⟨

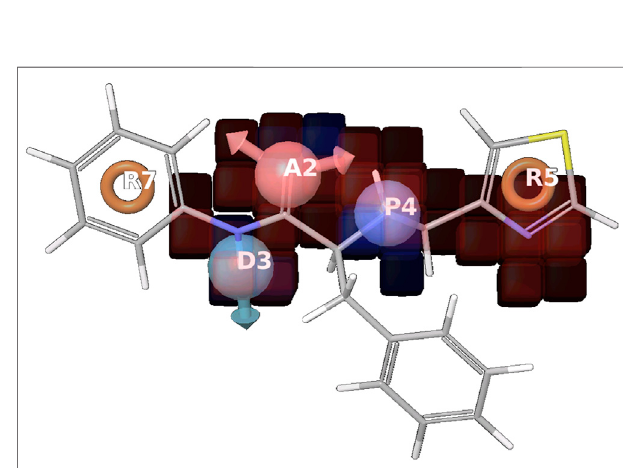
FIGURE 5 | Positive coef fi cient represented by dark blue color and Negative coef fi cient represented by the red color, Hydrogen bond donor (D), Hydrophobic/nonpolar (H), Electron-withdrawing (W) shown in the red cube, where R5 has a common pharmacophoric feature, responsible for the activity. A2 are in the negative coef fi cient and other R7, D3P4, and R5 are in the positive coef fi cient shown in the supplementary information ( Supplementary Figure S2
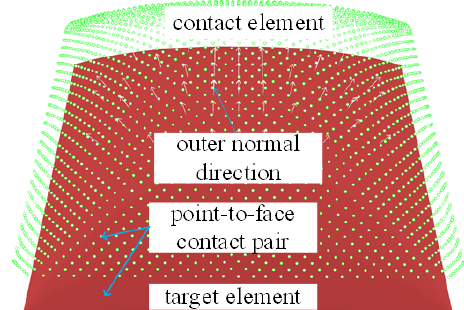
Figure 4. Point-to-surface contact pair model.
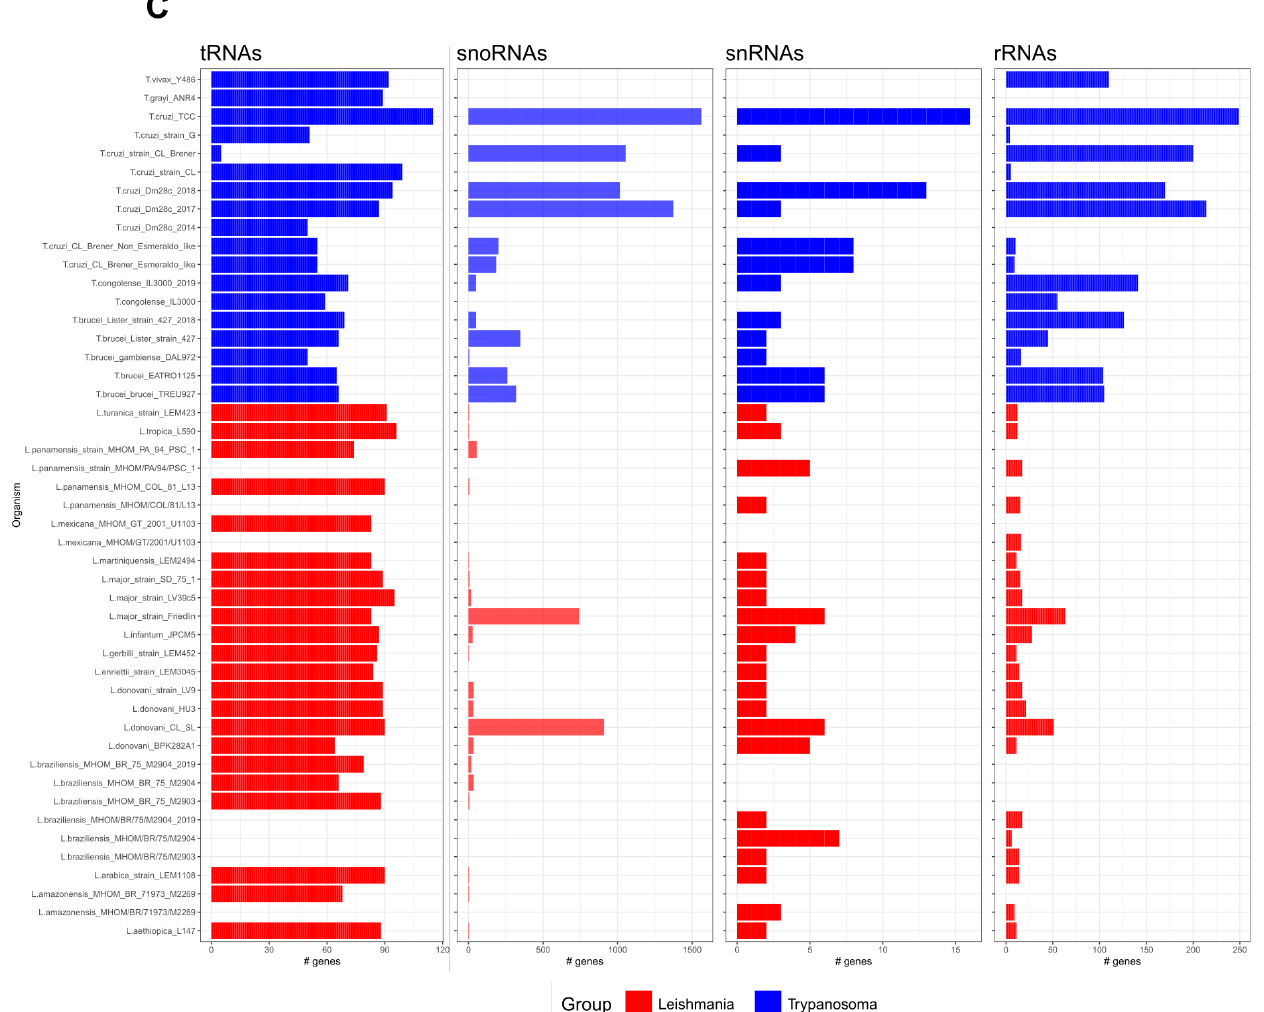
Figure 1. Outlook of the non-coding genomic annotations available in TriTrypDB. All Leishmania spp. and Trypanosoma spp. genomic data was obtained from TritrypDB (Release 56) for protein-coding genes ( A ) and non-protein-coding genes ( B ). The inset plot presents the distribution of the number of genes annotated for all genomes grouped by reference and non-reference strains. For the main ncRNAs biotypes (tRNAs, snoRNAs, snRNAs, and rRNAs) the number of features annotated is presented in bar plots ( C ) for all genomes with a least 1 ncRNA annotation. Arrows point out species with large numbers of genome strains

⟩

▶ Work instructions:
Print the listing exactly, minus its pictures.

▶ Solution for this exercise:
FIGURE 5 | Positive coef fi cient represented by dark blue color and Negative coef fi cient represented by the red color, Hydrogen bond donor (D), Hydrophobic/nonpolar (H), Electron-withdrawing (W) shown in the red cube, where R5 has a common pharmacophoric feature, responsible for the activity. A2 are in the negative coef fi cient and other R7, D3P4, and R5 are in the positive coef fi cient shown in the supplementary information ( Supplementary Figure S2
Figure 4. Point-to-surface contact pair model.
Figure 1. Outlook of the non-coding genomic annotations available in TriTrypDB. All Leishmania spp. and Trypanosoma spp. genomic data was obtained from TritrypDB (Release 56) for protein-coding genes ( A ) and non-protein-coding genes ( B ). The inset plot presents the distribution of the number of genes annotated for all genomes grouped by reference and non-reference strains. For the main ncRNAs biotypes (tRNAs, snoRNAs, snRNAs, and rRNAs) the number of features annotated is presented in bar plots ( C ) for all genomes with a least 1 ncRNA annotation. Arrows point out species with large numbers of genome strains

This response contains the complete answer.